News

A U.S. District Court dismissed Belmont Abbey College’s lawsuit against the department of Health and Human Services over the contraceptive mandate.

While this would seem devastating to the cause of religious liberty, the judge, an Obama appointee, didn’t actually judge the merits of the Catholic college’s case. The court dismissed the case because the Obama administration had not yet amended regulations to better reflect religious objections as it has promised to do. The court stated in its opinion that “Belmont’s injury is too speculative to confer standing and that the case is also not ripe for decision.”

“At the end of the day, the Court offers no opinion on the merits of the current contraception-coverage regulations or any proposed future ones,” wrote U.S. District Judge James Boasberg in the decision. “If Plaintiff (Belmont Abbey) is displeased by the ultimate regulations, it may certainly renew its suit at that time. All the court holds here is that Belmont has no basis to proceed now.”

Image

(Click “like” if you want to end abortion! )

Belmont Abbey College’s lawsuit was the first suit filed against the HHS. The Becket Fund for Religious Liberty filed the lawsuit on behalf of Belmont Abbey College in November of last year.

“Yesterday’s decision in the Belmont Abbey College case was on technical grounds: the judge thinks that the case should be delayed for a matter of months to give HHS time to fix the mandate. The decision says nothing about the merits of Belmont Abbey’s religious freedom claims, and has no effect on any of the 22 other cases currently pending in federal court,” said Hannah Smith, Becket Fund for Religious Liberty senior legal counsel in a statement. “It simply delays Belmont Abbey College’s ability to challenge the mandate for a few months, and the court made clear we have the right to re-file the case if HHS (the Department of Health and Human Services) does not fix the problem. We are reviewing the decision and considering our options, but one thing is clear: Belmont Abbey College and the Becket Fund will continue the fight for religious liberty, even if this case is delayed for a few months.”

When the Obama administration filed it’s first legal response to Belmont Abbey College’s lawsuit, Mark Rienzi of the Becket Fund told The Cardinal Newman Society that the administration didn’t argue at all on behalf of the constitutionality of the mandate.

“You might have expected them to argue that we don’t have a constitutional claim,” he said at the time. “But instead they said ‘hey didn’t you hear we may fix it someday?’”

Rienzi called it “really cynical” to have a law on the books but then argue that the court shouldn’t look at the law, because the administration said they’d fix it some day in the future.

But that argument seems to be the principal motive behind the court’s dismissal.

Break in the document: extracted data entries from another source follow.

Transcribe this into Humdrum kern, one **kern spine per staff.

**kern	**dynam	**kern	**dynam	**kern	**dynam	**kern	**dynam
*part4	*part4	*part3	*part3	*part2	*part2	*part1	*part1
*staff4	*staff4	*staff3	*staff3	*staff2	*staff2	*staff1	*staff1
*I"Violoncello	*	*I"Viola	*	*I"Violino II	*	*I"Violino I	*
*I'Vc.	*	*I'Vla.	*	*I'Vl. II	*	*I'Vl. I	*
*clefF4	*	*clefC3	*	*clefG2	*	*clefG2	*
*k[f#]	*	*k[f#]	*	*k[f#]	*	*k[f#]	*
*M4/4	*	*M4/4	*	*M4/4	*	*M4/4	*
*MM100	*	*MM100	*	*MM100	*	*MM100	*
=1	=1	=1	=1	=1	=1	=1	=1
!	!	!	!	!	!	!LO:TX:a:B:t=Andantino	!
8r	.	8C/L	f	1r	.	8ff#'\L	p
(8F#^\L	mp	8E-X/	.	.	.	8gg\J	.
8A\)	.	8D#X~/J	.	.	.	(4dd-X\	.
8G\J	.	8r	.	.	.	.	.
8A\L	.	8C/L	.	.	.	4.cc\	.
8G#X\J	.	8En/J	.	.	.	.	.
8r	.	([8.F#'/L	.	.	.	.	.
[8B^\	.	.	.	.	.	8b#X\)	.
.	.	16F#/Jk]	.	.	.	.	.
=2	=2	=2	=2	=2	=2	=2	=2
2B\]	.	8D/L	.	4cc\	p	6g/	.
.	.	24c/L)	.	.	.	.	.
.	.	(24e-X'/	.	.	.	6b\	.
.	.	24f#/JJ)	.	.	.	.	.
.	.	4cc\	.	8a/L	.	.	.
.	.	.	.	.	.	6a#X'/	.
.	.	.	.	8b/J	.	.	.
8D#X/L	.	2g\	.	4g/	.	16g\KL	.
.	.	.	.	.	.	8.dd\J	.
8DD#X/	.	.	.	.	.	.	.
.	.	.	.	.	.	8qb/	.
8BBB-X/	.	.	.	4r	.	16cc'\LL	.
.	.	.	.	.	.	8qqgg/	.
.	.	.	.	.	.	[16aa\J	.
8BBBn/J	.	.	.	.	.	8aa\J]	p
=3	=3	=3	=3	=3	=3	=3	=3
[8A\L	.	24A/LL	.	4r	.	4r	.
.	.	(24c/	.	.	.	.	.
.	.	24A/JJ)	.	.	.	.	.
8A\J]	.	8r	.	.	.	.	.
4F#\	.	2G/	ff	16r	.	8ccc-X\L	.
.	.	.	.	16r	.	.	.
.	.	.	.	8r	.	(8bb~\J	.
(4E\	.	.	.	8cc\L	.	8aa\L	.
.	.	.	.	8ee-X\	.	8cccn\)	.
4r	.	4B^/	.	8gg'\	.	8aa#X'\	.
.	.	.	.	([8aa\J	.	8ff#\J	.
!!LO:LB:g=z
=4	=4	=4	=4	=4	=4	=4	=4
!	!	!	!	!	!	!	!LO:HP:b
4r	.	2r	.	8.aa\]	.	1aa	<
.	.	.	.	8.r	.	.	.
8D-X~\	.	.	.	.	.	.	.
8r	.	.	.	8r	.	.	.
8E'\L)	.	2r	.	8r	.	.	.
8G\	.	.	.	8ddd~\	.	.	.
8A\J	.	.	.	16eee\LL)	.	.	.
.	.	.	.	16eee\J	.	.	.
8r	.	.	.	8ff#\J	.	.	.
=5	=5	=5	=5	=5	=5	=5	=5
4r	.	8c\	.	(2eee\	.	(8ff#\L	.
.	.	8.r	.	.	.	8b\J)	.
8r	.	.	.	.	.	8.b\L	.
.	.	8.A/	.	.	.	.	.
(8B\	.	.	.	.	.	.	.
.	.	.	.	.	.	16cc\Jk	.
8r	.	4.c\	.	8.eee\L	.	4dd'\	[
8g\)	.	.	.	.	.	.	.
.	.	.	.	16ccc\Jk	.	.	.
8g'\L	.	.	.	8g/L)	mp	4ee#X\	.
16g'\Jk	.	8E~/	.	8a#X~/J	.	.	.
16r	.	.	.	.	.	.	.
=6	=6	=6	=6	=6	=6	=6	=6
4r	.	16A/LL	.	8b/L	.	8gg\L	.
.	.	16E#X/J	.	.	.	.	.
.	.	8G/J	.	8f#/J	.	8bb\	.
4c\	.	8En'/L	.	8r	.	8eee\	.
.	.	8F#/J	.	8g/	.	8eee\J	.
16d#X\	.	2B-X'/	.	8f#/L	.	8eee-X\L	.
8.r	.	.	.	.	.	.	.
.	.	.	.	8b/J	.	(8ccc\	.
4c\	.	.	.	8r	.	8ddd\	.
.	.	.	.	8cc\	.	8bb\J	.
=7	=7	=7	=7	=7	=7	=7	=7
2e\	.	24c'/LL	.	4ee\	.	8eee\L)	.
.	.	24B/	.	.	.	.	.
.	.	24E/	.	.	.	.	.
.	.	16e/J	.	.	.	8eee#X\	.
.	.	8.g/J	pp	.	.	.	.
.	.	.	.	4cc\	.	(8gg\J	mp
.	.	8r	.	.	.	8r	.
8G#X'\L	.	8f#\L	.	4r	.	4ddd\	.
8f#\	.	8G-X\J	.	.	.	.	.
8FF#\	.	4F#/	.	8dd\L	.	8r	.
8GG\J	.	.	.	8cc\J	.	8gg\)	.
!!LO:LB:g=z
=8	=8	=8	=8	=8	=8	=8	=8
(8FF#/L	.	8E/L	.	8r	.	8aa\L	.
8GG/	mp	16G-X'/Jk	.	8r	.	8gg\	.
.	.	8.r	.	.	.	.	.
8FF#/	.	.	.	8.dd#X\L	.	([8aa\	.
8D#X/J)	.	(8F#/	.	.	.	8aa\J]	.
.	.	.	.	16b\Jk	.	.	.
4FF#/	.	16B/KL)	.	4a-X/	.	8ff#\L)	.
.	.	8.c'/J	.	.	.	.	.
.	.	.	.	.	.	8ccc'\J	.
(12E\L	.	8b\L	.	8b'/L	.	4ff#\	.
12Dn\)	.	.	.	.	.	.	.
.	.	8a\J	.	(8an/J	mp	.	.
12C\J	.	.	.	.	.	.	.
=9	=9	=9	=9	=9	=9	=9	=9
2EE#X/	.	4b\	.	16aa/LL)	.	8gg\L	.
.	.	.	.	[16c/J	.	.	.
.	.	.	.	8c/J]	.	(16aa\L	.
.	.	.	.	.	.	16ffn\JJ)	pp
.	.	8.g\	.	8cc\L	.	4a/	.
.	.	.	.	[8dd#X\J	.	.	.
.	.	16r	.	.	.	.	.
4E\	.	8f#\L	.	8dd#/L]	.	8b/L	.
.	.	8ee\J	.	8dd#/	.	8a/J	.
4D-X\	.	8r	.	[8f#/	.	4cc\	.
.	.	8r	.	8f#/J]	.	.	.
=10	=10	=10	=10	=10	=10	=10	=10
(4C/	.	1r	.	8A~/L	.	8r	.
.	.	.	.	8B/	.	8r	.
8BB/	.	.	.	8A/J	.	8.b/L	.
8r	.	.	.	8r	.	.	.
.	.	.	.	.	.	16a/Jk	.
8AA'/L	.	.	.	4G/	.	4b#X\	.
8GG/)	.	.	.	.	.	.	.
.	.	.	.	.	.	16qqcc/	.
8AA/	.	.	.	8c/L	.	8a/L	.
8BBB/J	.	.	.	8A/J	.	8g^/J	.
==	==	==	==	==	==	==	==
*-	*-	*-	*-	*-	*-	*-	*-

This has been an eventful week for the cause of religious liberty in that this is the second case against the HHS mandate to the dismissed this week –the first to be dismissed was a case brought by seven attorneys general alongside a number of other plaintiffs. The case was dismissed on similar grounds. But an evangelical college, Wheaton College, also filed a new suit alongside The Catholic University of America.

Belmont Abbey College President Bill Thierfelder was reportedly out of town this week and wasn’t available for comment.